Key Flaws in the Allocation Formula

  • Misrepresentation of Exposure
    • The Commission measures exposure using total State population, scaled linearly. This approach is flawed because:
      • Exposure, as defined by the IPCC, refers to populations in hazard-prone areas, not total population.
      • It ignores geographical distribution and concentration of risk.
    • As a result, populous States such as Uttar Pradesh and Bihar receive disproportionately high exposure scores, even if large portions of their populations are relatively safe.
    • Impact on Smaller but High-Risk States
      • Despite having the highest hazard score, Odisha receives a lower Disaster Risk Index due to its smaller population.
      • This demonstrates that the formula prioritizes demographic size over actual risk exposure.
  • Oversimplified Measurement of Vulnerability
    • Vulnerability is calculated using per capita Net State Domestic Product (NSDP), inverted so that poorer States rank higher.
    • While this captures fiscal capacity, it fails to account for:
      • Housing quality
      • Healthcare infrastructure
      • Early warning systems
      • Livelihood dependence on climate-sensitive sectors
    • Case Example: Kerala
      • Kerala, despite experiencing devastating floods in 2018, receives a low vulnerability score due to its relatively high per capita income.
      • This highlights how economic averages mask real disaster vulnerability.
    • Case Example: Jharkhand
      • Jharkhand, though highly vulnerable due to poverty and structural fragility, loses funding share because its population size does not sufficiently boost its overall risk score.
  • Bias Toward Population Size
    • The multiplicative nature of the formula amplifies the influence of population:
    • Larger States gain disproportionately higher DRI scores
    • Smaller or moderately populated States are penalized
    • Twenty States have lost funding share despite facing real risks
    • This outcome contradicts the objective of a risk-based allocation system.

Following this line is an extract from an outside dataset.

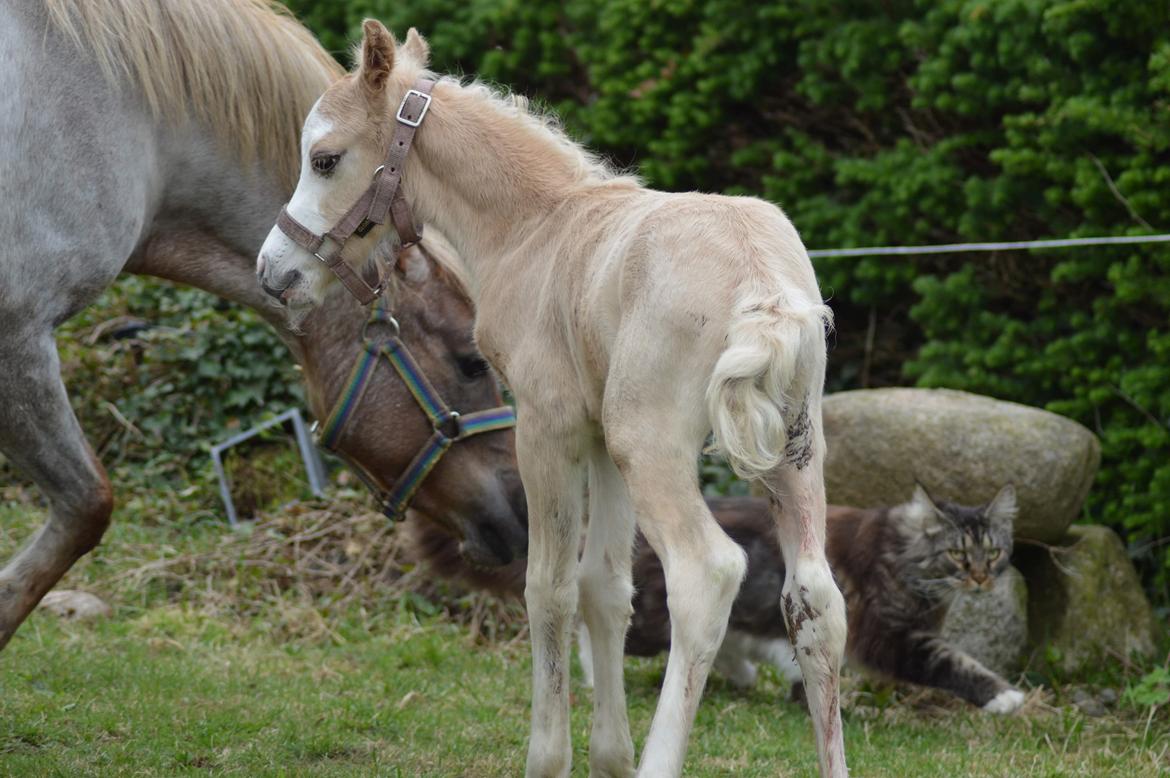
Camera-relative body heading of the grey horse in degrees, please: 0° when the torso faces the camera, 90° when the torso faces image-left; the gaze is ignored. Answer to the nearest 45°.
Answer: approximately 270°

Consequences of the Current Framework

  • The flaws in the formula lead to several critical issues:
    • Misallocation of disaster funds
    • Underserving high-risk but less populous States
    • Ignoring intra-state inequalities
    • Weak alignment with real-world disaster patterns
  • Ultimately, the current model reduces disaster risk assessment to a population-based calculation rather than a scientifically grounded evaluation.

Proposed Reforms

  • Redefining Exposure
    • Exposure should be measured as the population residing in hazard-prone areas, such as:
    • Coastal cyclone zones
    • Floodplains
    • Earthquake-prone regions
    • Data from the Building Materials and Technology Promotion Council Vulnerability Atlas and Census records can enable precise mapping.
  • Developing a Composite Vulnerability Index
    • Vulnerability should include multiple indicators, such as:
      • Housing conditions
      • Health infrastructure
      • Agricultural dependence
      • Insurance coverage
      • Effectiveness of early warning systems
    • These can be derived from national datasets and surveys.
  • Institutionalising Risk Assessment
    • The National Disaster Management Authority should be mandated to develop and publish a standardized Disaster Vulnerability Index.
    • This would ensure consistency, transparency, and scientific accuracy in future allocations.

Conclusion

  • As climate change intensifies the frequency and severity of natural disasters, the need for an accurate and equitable disaster funding framework becomes increasingly urgent.
  • States like Odisha, which face high hazard exposure and have invested heavily in preparedness, must not be penalized by flawed methodologies.
  • The current allocation model of the 16th Finance Commission, while theoretically sound, fails in its execution.
  • A meaningful reform must prioritise real exposure and multidimensional vulnerability over simplistic metrics.
  • Only then can disaster finance in India move beyond a mere headcount to become a true reflection of risk and resilience.